## Text shown:
__________

I wrote this more than 4 years ago; some predictions were right and some praise misplaced.

The green green grass of home

Little is more precious than a comfortable, safe home, but for too long our prisons have mainly been populated by those deprived of such. Smart researchers say that the chances of becoming imprisoned increase exponentially with experience of abuse, family breakdown, the care environment, or when, as the result of any such haphazard events or mishaps, our existences descend into alcoholism or drug misuse. Naturally poverty and deprivation are staging posts on the way to the BarL just as surely as money, power and Eton pave the way to Number 10 or 11.

Professional duties require that the identities of those of whom I speak have been confuddled, but the core remains accurate. Think of a teenaged youth, parents separated leaving grandparents to pick up the pieces. It’s not so hard to get in with the wrong crowd, deface oneself with a couple of home made tattoos, learn how to knock back the drink with the bravado of the Jock, then realisation dawns of the ability to shoplift for Scotland with apparent impunity and a dogged, imagined cloak of invisibility. Theft and sale of bottles of Benylin, razor blades, jars of coffee. Picture then a scabby police cell, with a striped flock mattress, stinking to high heaven, perched upon a wooden block, racks of minging woollen blankets, not dissimilar to those featuring in H blocks, moving all by themselves. A toilet devoid of lid or seat, with the flush outside in the corridor, to be operated by the police officer upon his occasional check. No free sanitary provisions, television,  iPad or phone and believe you me you wouldn’t be happy dining on the fare available there. That’s my baptism as a trainee lawyer in central Scotland three decades ago.

__________

## Extracted entries:

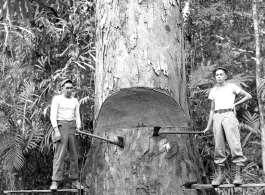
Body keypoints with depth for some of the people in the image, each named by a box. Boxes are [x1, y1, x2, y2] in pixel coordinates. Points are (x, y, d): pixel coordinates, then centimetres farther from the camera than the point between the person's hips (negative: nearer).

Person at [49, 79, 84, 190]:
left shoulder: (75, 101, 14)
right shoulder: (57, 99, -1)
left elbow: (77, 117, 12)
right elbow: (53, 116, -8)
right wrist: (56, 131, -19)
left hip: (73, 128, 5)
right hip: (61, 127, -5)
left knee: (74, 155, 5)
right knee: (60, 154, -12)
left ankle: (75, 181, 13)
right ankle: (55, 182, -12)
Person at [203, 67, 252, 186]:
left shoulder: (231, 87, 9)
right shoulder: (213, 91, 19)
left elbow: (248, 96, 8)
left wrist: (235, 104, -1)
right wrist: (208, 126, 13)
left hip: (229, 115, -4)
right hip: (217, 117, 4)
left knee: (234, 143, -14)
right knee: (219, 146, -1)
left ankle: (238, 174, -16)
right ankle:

__________

## Task set:
1. Name every item the essay on prisons and home says the teenaged youth stole and sold.
2. In the essay on prisons and home, where was the toilet flush in the police cell, and who operated it?
3. Proceed with the essay on prisons and home, starting after its last sentence.

## Numbered responses:
1. Bottles of Benylin, razor blades, and jars of coffee.

2. The flush was outside in the corridor, operated by the police officer on his occasional check.

3.
Consider the elderly, shuffling and bowed lady, incarcerated and institutionalised periodically throughout her life, never having a stable, happy home for even a few months at a time, rarely having her own front door, let alone a secure, guaranteed income, deprived of the warmth of a quiet, private hearth; little wonder her descent by weary stages through alcoholism to a dreadful addiction to meths; she could remove from the insides of her cheeks a substance that resembled chewing gum. She’d have been a victim of dreadful abuse as a child and in her adult years; the manner in which our society treated her, over 50 odd years, comprised abuse of the basest type. Her world was horror and her country nailed her to the wall.

I knew a young man, not a client of mine, convicted of a murder he did not commit. He is dead now. During his trial, the presiding Judge found it impossible to believe that our man had to share a pair of trainers with his flatmate. I found it impossible to believe that in this land of plenty that is how our people have been required to survive, but I know that this is true. Oil rigs and food banks, was ever a country so cursed?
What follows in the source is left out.